# Dataset entries
____________________

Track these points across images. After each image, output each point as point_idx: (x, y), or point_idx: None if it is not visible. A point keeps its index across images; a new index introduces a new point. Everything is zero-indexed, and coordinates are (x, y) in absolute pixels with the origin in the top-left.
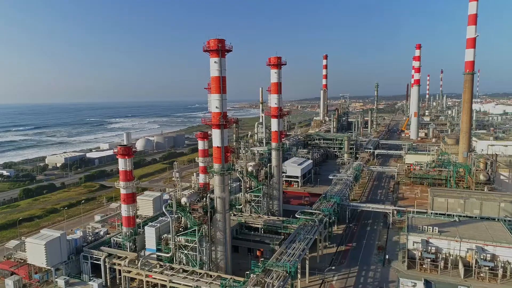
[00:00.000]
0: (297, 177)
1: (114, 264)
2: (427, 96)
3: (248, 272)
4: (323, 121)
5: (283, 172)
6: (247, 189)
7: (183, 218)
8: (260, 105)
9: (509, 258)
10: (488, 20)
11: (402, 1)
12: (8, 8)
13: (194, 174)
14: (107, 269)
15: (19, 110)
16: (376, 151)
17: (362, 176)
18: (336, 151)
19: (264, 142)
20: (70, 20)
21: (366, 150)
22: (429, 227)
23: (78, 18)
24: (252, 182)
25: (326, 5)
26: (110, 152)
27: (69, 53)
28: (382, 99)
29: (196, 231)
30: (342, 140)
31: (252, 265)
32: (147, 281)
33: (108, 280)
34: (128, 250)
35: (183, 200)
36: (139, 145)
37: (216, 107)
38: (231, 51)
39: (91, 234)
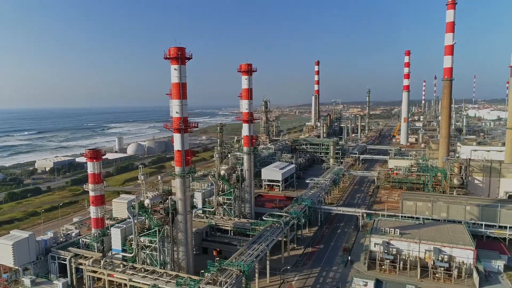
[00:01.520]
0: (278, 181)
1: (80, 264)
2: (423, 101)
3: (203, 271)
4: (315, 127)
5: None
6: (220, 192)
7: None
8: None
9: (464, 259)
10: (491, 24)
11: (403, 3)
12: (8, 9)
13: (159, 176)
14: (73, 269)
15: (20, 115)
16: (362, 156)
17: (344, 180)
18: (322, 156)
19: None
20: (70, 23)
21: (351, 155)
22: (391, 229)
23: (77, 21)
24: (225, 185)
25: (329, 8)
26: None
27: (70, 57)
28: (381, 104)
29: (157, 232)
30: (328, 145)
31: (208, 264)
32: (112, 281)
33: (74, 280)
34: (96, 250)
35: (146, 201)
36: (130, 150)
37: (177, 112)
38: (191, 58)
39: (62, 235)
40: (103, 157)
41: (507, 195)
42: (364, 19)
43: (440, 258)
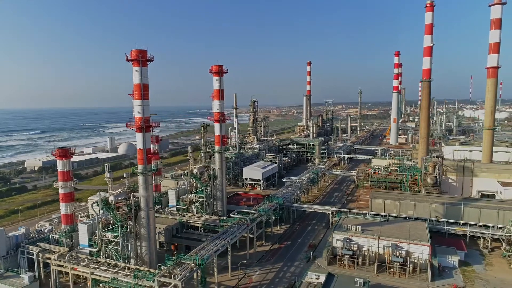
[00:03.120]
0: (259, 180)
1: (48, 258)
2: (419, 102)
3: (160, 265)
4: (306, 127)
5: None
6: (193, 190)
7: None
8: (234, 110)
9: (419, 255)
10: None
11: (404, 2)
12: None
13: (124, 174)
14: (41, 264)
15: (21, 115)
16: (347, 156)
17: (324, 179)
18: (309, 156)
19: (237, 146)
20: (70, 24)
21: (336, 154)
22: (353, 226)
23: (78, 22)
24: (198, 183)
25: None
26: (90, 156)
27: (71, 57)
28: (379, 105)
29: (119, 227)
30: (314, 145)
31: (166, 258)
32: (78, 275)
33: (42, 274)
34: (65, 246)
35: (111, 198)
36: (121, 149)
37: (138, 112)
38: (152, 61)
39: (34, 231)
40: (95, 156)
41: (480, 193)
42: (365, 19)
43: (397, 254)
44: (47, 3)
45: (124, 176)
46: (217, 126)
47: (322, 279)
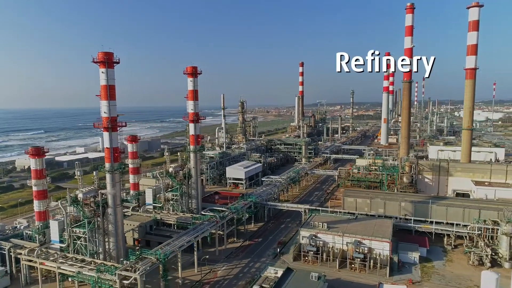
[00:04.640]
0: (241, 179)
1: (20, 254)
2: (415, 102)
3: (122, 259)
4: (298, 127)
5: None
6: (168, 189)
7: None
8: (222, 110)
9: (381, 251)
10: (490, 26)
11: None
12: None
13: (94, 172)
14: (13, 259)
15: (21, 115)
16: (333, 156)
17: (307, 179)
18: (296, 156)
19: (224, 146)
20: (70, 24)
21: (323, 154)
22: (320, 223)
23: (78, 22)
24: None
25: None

____________________

# Task directions
Output each record above exactly as it stands, excluding all pictures.

# Output for this task
Track these points across images. After each image, output each point as point_idx: (x, y), or point_idx: None if it is not visible. A point keeps its index across images; a new index introduces a new point. Everything is zero-indexed, and coordinates are (x, y) in absolute pixels with the origin in the top-left.
[00:00.000]
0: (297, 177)
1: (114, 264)
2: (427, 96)
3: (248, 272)
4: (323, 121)
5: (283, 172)
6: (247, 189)
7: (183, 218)
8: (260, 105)
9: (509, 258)
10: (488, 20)
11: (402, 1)
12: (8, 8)
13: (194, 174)
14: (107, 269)
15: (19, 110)
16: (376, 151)
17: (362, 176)
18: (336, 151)
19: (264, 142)
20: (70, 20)
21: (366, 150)
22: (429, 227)
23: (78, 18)
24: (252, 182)
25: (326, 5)
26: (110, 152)
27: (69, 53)
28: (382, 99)
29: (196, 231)
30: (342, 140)
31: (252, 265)
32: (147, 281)
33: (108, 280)
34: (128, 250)
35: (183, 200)
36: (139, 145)
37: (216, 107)
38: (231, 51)
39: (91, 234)
[00:01.520]
0: (278, 181)
1: (80, 264)
2: (423, 101)
3: (203, 271)
4: (315, 127)
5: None
6: (220, 192)
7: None
8: None
9: (464, 259)
10: (491, 24)
11: (403, 3)
12: (8, 9)
13: (159, 176)
14: (73, 269)
15: (20, 115)
16: (362, 156)
17: (344, 180)
18: (322, 156)
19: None
20: (70, 23)
21: (351, 155)
22: (391, 229)
23: (77, 21)
24: (225, 185)
25: (329, 8)
26: None
27: (70, 57)
28: (381, 104)
29: (157, 232)
30: (328, 145)
31: (208, 264)
32: (112, 281)
33: (74, 280)
34: (96, 250)
35: (146, 201)
36: (130, 150)
37: (177, 112)
38: (191, 58)
39: (62, 235)
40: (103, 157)
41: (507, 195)
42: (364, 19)
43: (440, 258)
[00:03.120]
0: (259, 180)
1: (48, 258)
2: (419, 102)
3: (160, 265)
4: (306, 127)
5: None
6: (193, 190)
7: None
8: (234, 110)
9: (419, 255)
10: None
11: (404, 2)
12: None
13: (124, 174)
14: (41, 264)
15: (21, 115)
16: (347, 156)
17: (324, 179)
18: (309, 156)
19: (237, 146)
20: (70, 24)
21: (336, 154)
22: (353, 226)
23: (78, 22)
24: (198, 183)
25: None
26: (90, 156)
27: (71, 57)
28: (379, 105)
29: (119, 227)
30: (314, 145)
31: (166, 258)
32: (78, 275)
33: (42, 274)
34: (65, 246)
35: (111, 198)
36: (121, 149)
37: (138, 112)
38: (152, 61)
39: (34, 231)
40: (95, 156)
41: (480, 193)
42: (365, 19)
43: (397, 254)
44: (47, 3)
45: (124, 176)
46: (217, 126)
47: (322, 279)
[00:04.640]
0: (241, 179)
1: (20, 254)
2: (415, 102)
3: (122, 259)
4: (298, 127)
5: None
6: (168, 189)
7: None
8: (222, 110)
9: (381, 251)
10: (490, 26)
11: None
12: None
13: (94, 172)
14: (13, 259)
15: (21, 115)
16: (333, 156)
17: (307, 179)
18: (296, 156)
19: (224, 146)
20: (70, 24)
21: (323, 154)
22: (320, 223)
23: (78, 22)
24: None
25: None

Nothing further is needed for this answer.